As I have mentioned before, my mother has Alzheimer's. She has good days and bad days. She still lives at home with my sister and is alone all day while my sister works. It hasn't gotten so bad she needs full time care.
I'm an impatient person. I'm not sure I could be a primary caregiver like my sister but one never knows what they are capable of doing until it is required of them. However, in dealing with Alex I have learned very good life lessons about patience and acceptance.
I see at times similarities with Alzheimer's and addiction. Patience and acceptance are characteristics highly valued in dealing with either condition. In the past I could see myself not understanding the limits of a person, even with a disease. It just wasn't my nature. Fortunately I had enough time with Alex that I learned the necessity of patience and acceptance. I can't imagine how I would have handled it if something tragic would have happened to him before I got to that place.
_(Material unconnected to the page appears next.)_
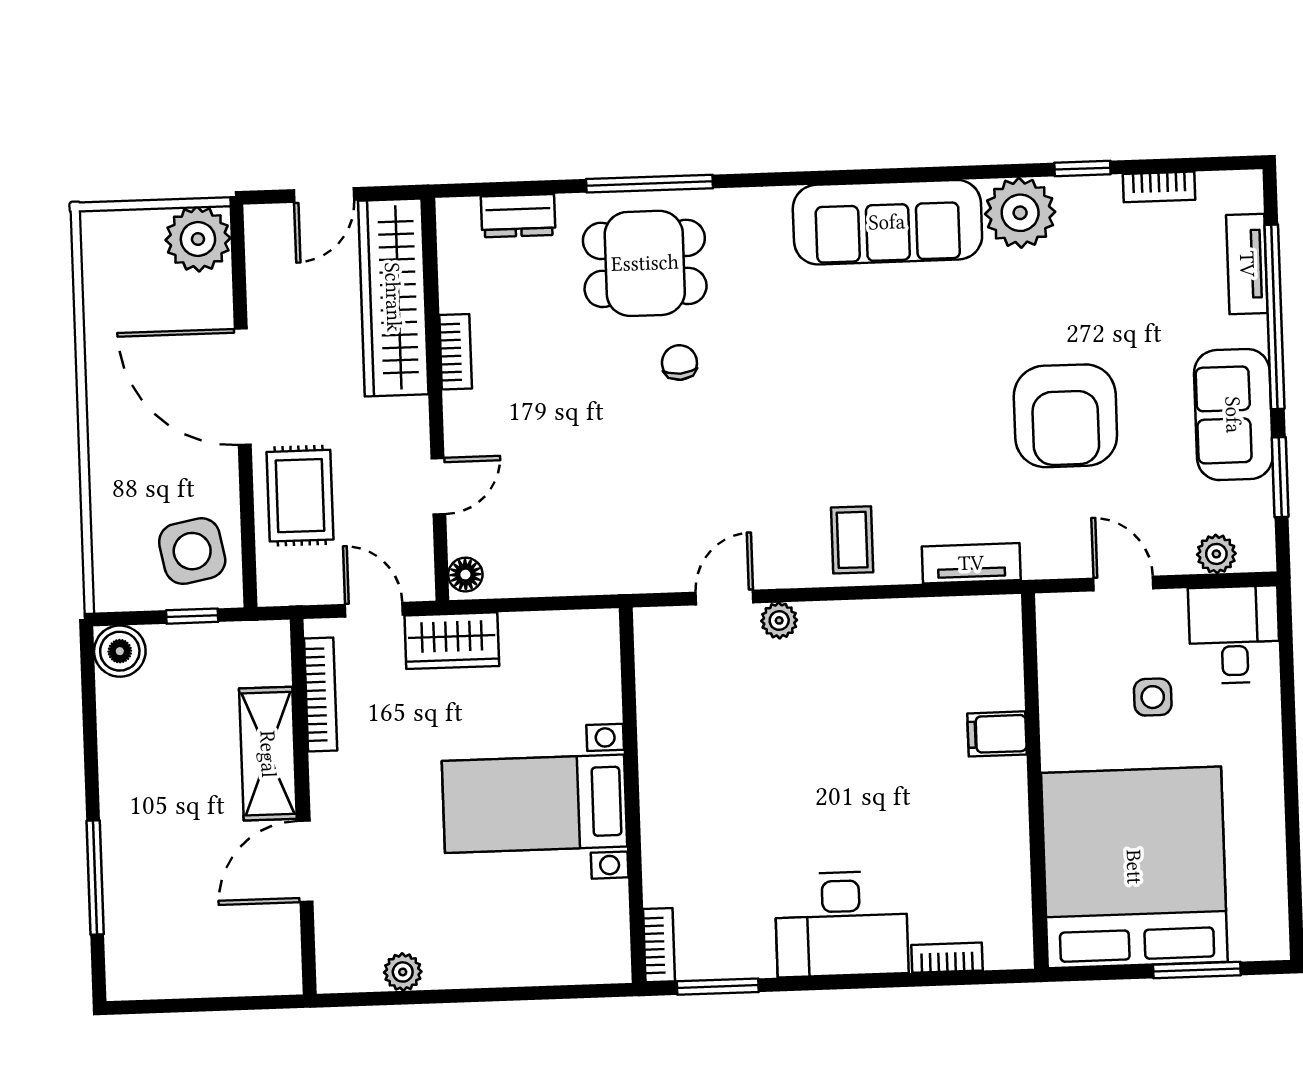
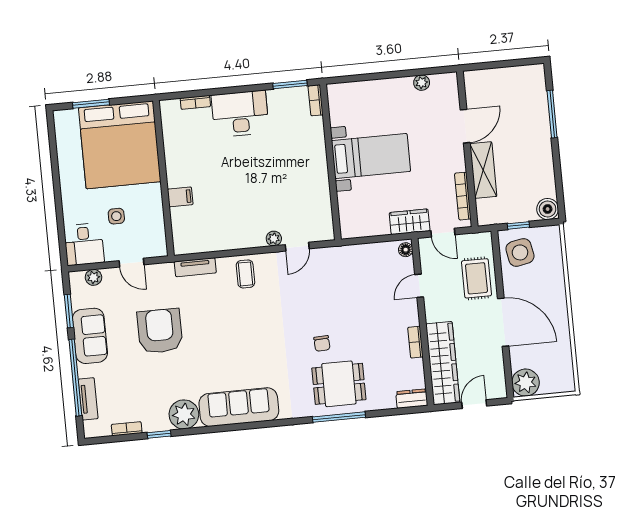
dresser: (518, 216) -> (412, 399), moved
Alex is getting better. I see him maturing and growing. I'm not saying that it is over and he is cured. I am just saying that progress can actually be observed in his life. Nothing like that comes without struggle and I am sure there are struggles for him I cannot imagine but that is his world and I try hard to stay out of that world so that he continues to grow.
With my mom, there will only be good days and bad days. There isn't long term recovery. But I see her doing all she can too. It would be easy to become impatient, answering the same question, telling her the same thing over and over but I have learned a great deal from my son, even as he was addicted.
Alzheimer's, just like addiction, you must accept what they have to give. These are diseases of the mind. Each disabling in a way I do not understand but must accept. Each person doing exactly what makes sense to them at that very moment, is that wrong what they do or is it just the way it is? The way it is must be accepted. There really isn't an alternative with either person. They are both doing the best they can.
Once again I need to work on myself. I need to find a way to use my time more wisely. The urgent must not overwhelm the important. The important is watching my son grow. The important is being a hero grandpa to a couple of little ones. The important is to see my mom smile when I visit because she still recognizes me. The urgent can wait, the garage can remain a mess another day and the grass may grow a little higher than I like.